**Exercise:** From the line containing "Test server configuration, owner: AM -> PM" through the last line of the records below, output every line exactly as it appears, but leave out the pictures.

**Entries shown:**
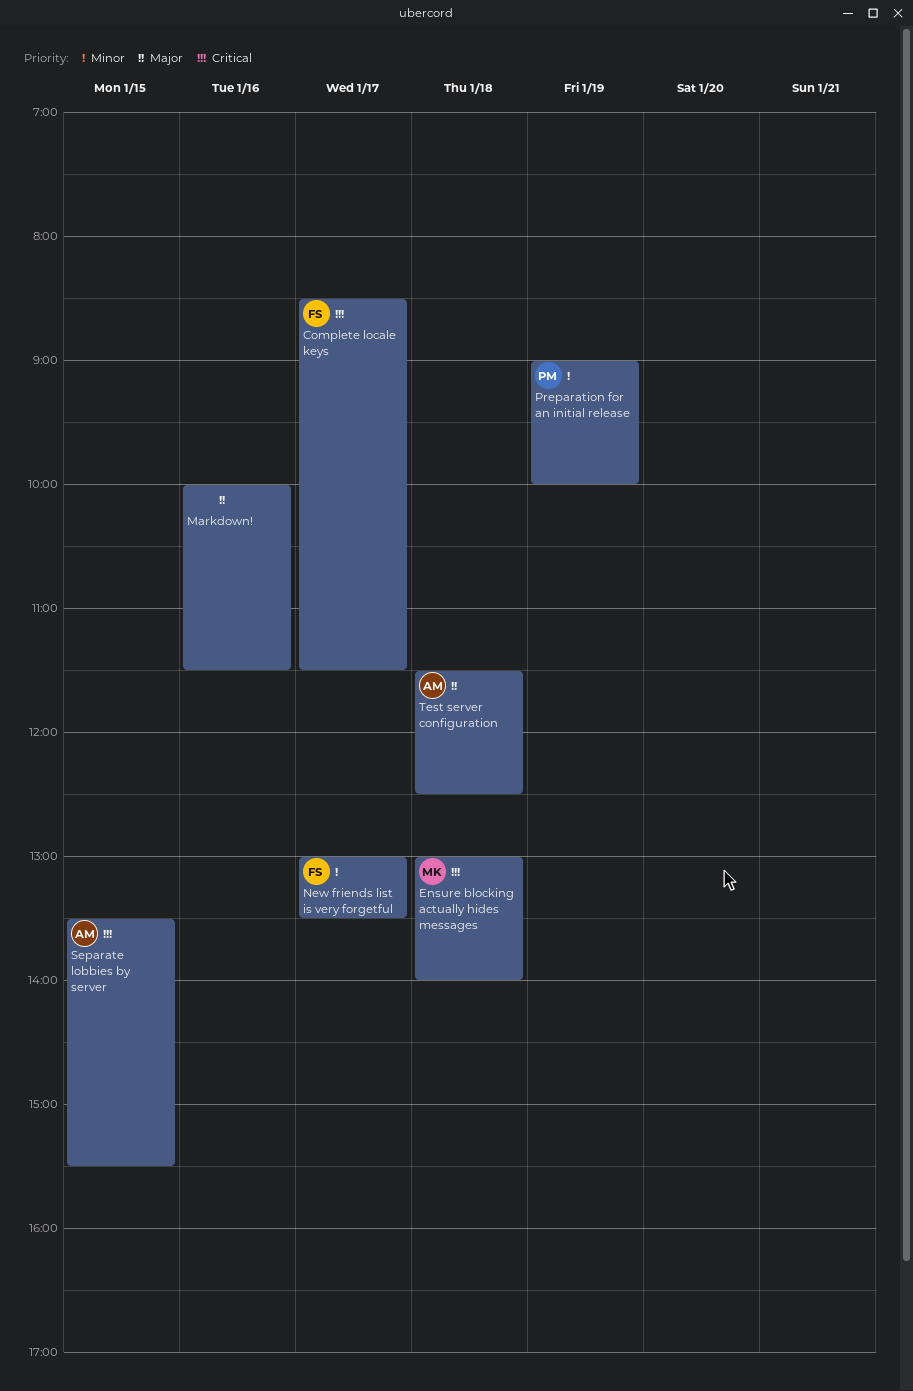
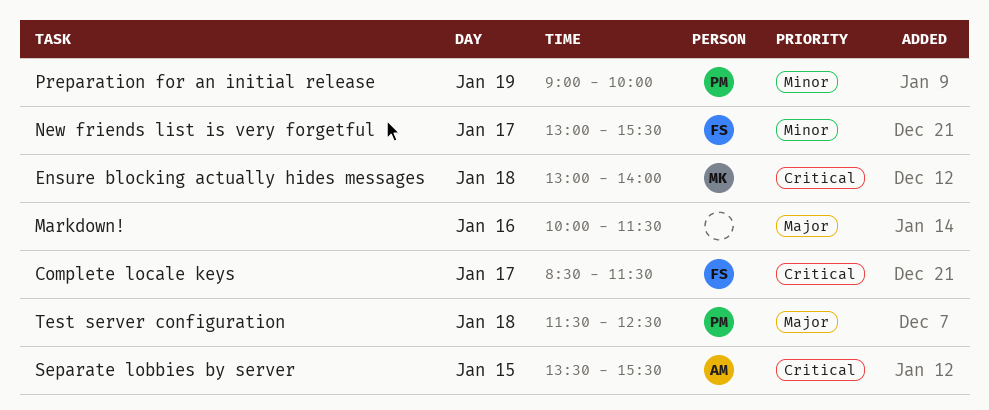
New friends list is very forgetful, ends: 13:30 -> 15:30
Test server configuration, owner: AM -> PM

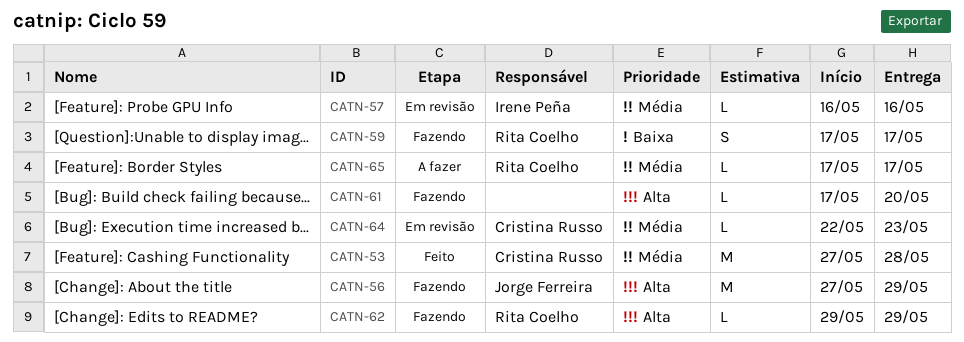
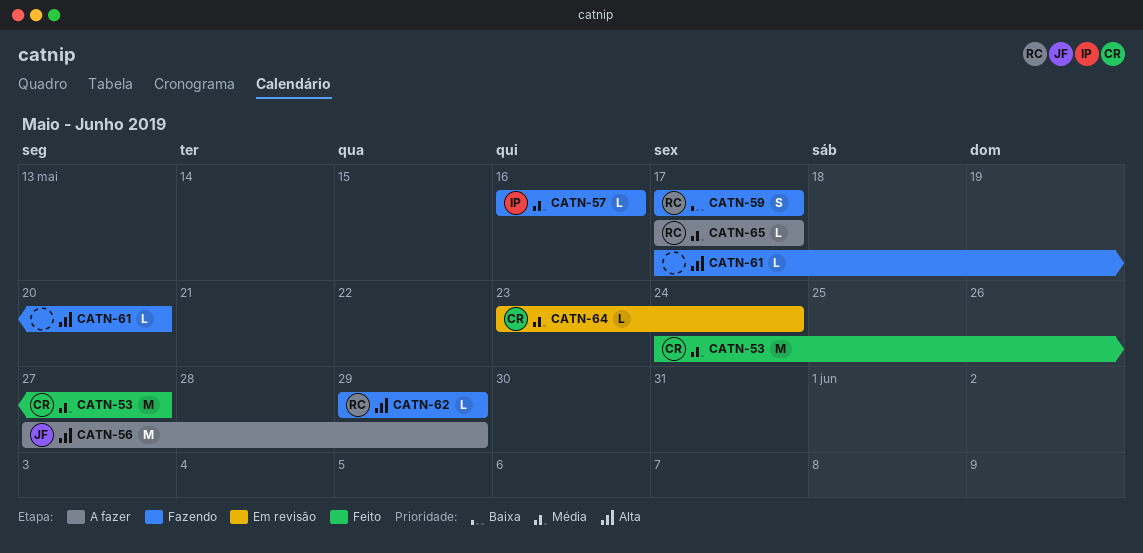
CATN-53, start: May 27 -> May 24
CATN-53, due: May 28 -> May 27
CATN-56, status: Fazendo -> A fazer
CATN-57, status: Em revisão -> Fazendo
CATN-64, start: May 22 -> May 23
CATN-64, due: May 23 -> May 24

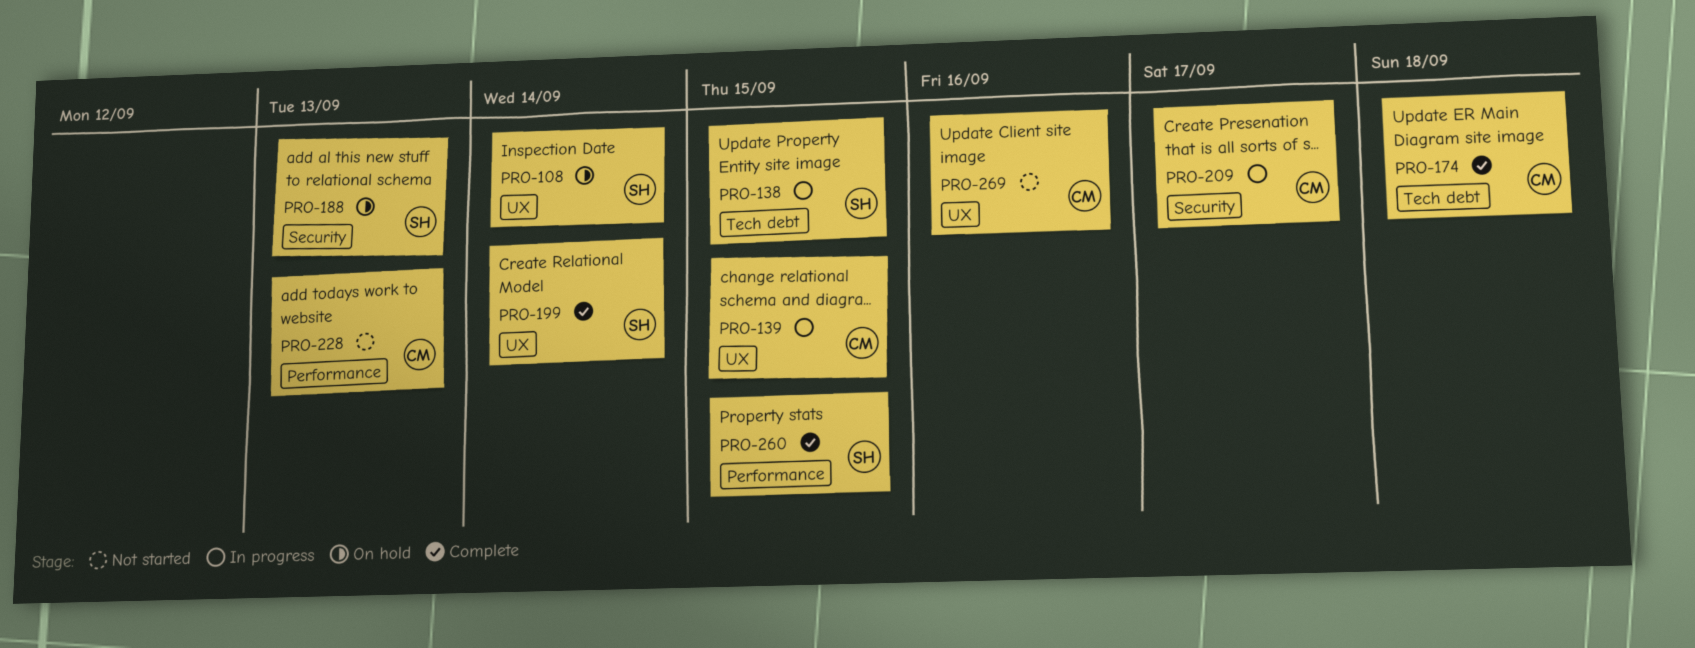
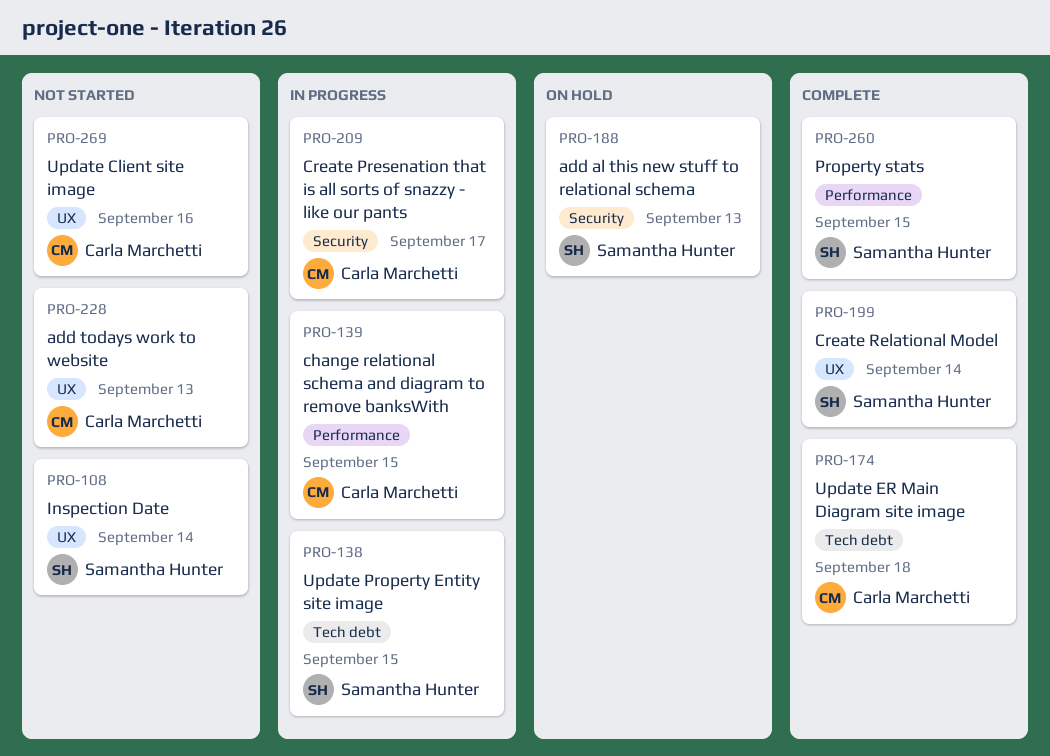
PRO-108, status: On hold -> Not started
PRO-139, label: UX -> Performance
PRO-228, label: Performance -> UX

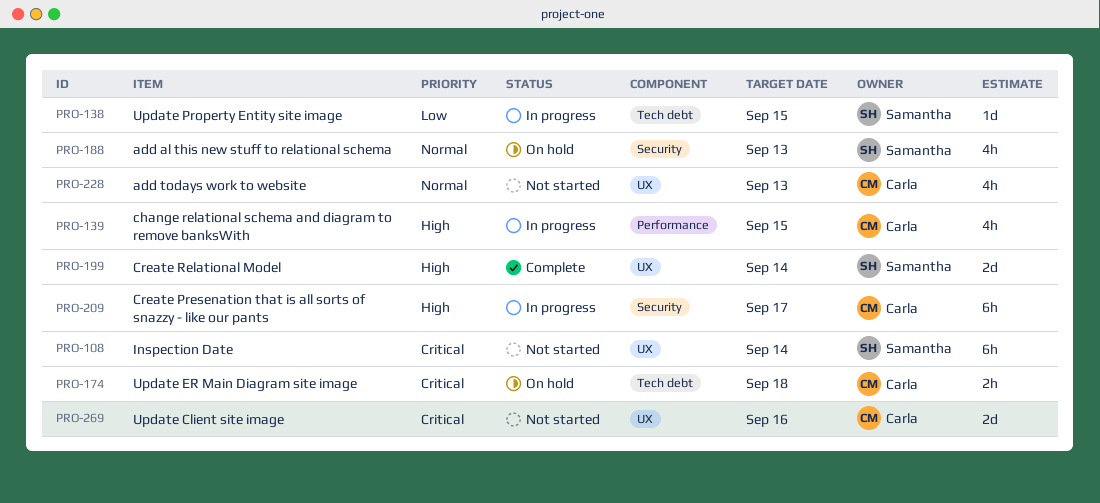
PRO-174, status: Complete -> On hold
PRO-260: present -> none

**Written answer:**
Test server configuration, owner: AM -> PM

CATN-53, start: May 27 -> May 24
CATN-53, due: May 28 -> May 27
CATN-56, status: Fazendo -> A fazer
CATN-57, status: Em revisão -> Fazendo
CATN-64, start: May 22 -> May 23
CATN-64, due: May 23 -> May 24

PRO-108, status: On hold -> Not started
PRO-139, label: UX -> Performance
PRO-228, label: Performance -> UX

PRO-174, status: Complete -> On hold
PRO-260: present -> none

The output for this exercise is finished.